--- Arbeitsanweisungen ---
• 1. Beantworte anhand des nachstehenden Berichts diese Fragen:
(a) In welcher Stadt wurden die 8./9. Runde gespielt?
(b) Mit wem kam Janek Duda aus Polen?
(c) Wie viele der acht Spieler reisten bereits am Freitag an?
• 2. Übertrage aus dem Bericht den Abschnitt wortgetreu, beginnend bei „Das schrieb mir“ und endend bei „nach dem anderen.“.

Das schrieb mir
sinngemäß einer meiner Schüler am Sonntagabend per SMS. Die
ganze Woche war ich sehr nervös, denn die 8./9. Runde in Rostock gegen USV
TU Dresden und die Schachfreunde Berlin würde ein wichtiger Schritt im
Abstiegskampf sein. So bat ich alle, die es hören oder eben auch nicht
hören wollten, um zumindest mentale Unterstützung. Dass es mit Nils
Altenburg und Andi Albers Fans sogar im 200 Kilometer entfernten Rostock auf
die Zuschauerränge schafften, motivierte da umso mehr.
Dabei hätte das Wochenende vorbei sein können, bevor es richtig
angefangen hatte... Aber eins nach dem anderen.
Am Freitag reisten bereits fünf unserer acht Spieler nach Rostock an.
Janek Duda kam mit seinem Coach Kamil Milton aus Polen. Zehn Stunden Fahrt,
dank eines Umweges über Dresden, steckten den beiden am Abend sichtlich in
den Knochen, trotzdem trafen wir uns mit Robert Kempinski und Sune Berg Hansen,
der mit dem Bus aus Dänemark angereist war, im Hotelrestaurant, um uns auf
den kommenden Tag einzuschwören. Sehr zeitig ging es auf die Zimmer um das
richtige Verhältnis zwischen Vorbereitung und Schlaf herzustellen. Beim
gemeinsamen Frühstück am nächsten Morgen trafen wir dann auch
Ehsan Ghaem Maghami, der relativ spät am Freitagabend im Hotel angekommen
war.

--- Erfasste Daten ---
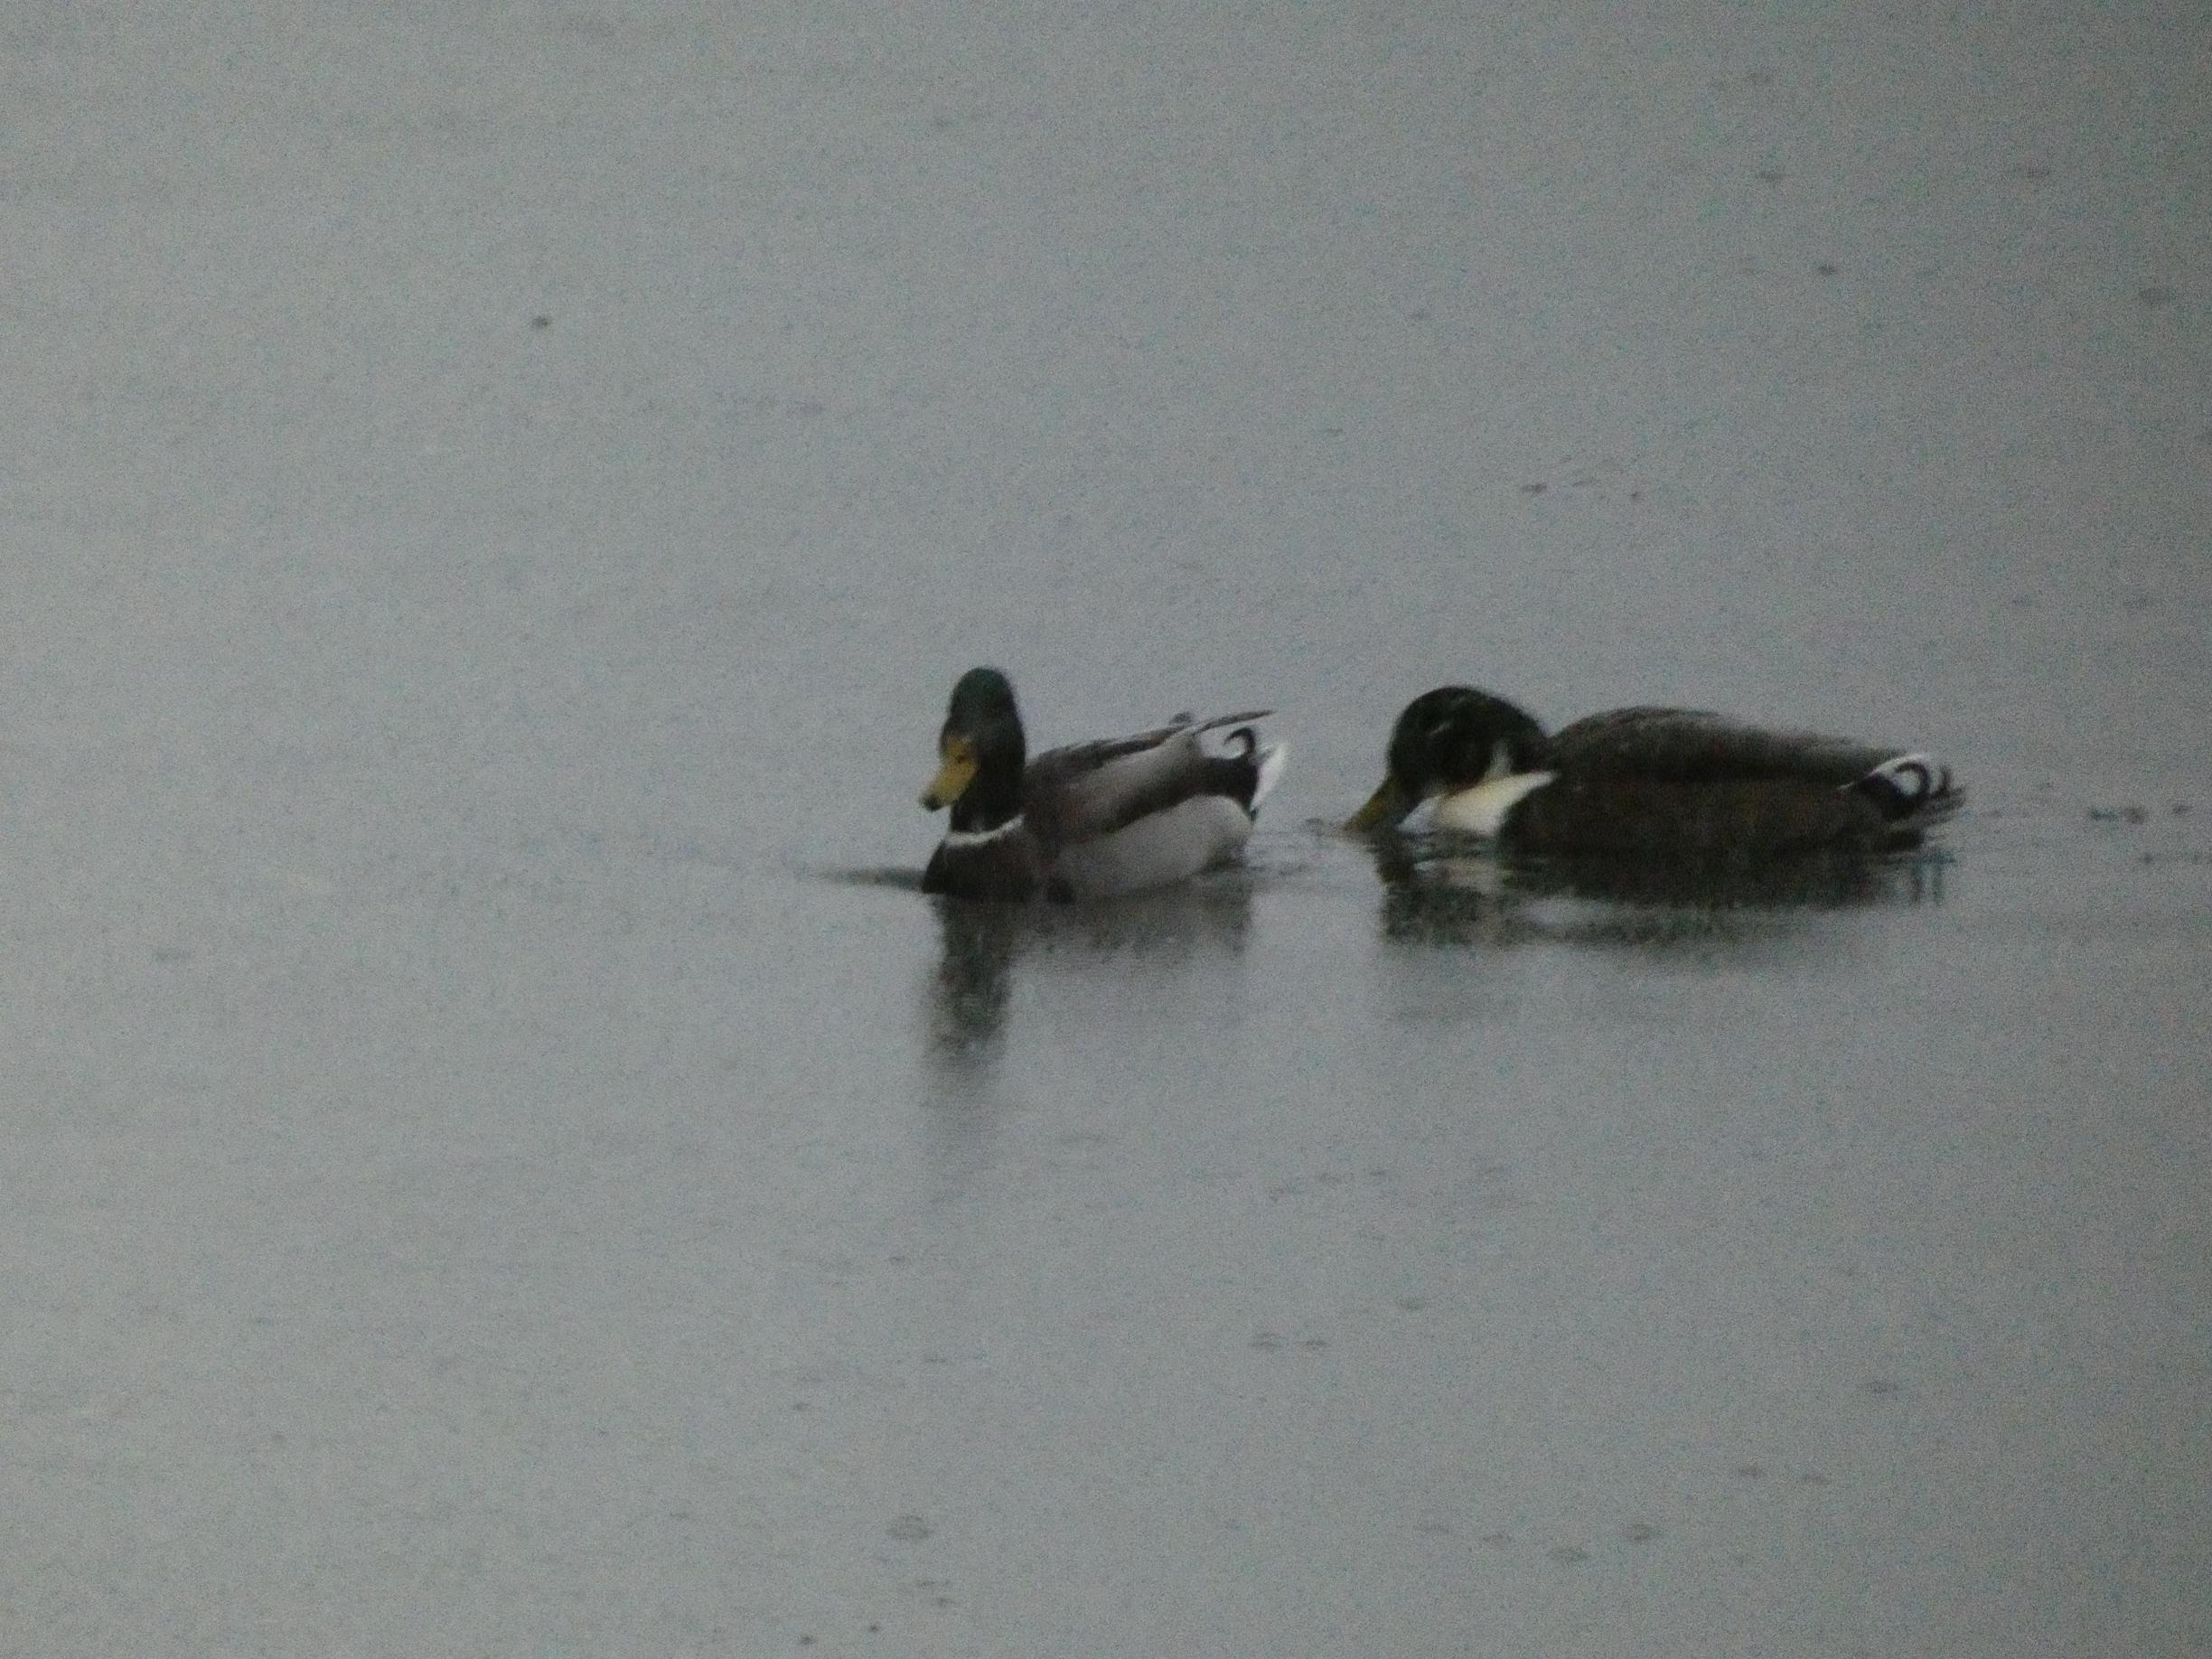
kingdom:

--- Lösungen ---
• 1.
(a) In Rostock.
(b) Mit seinem Coach Kamil Milton.
(c) Fünf.

• 2.
Das schrieb mir
sinngemäß einer meiner Schüler am Sonntagabend per SMS. Die
ganze Woche war ich sehr nervös, denn die 8./9. Runde in Rostock gegen USV
TU Dresden und die Schachfreunde Berlin würde ein wichtiger Schritt im
Abstiegskampf sein. So bat ich alle, die es hören oder eben auch nicht
hören wollten, um zumindest mentale Unterstützung. Dass es mit Nils
Altenburg und Andi Albers Fans sogar im 200 Kilometer entfernten Rostock auf
die Zuschauerränge schafften, motivierte da umso mehr.
Dabei hätte das Wochenende vorbei sein können, bevor es richtig
angefangen hatte... Aber eins nach dem anderen.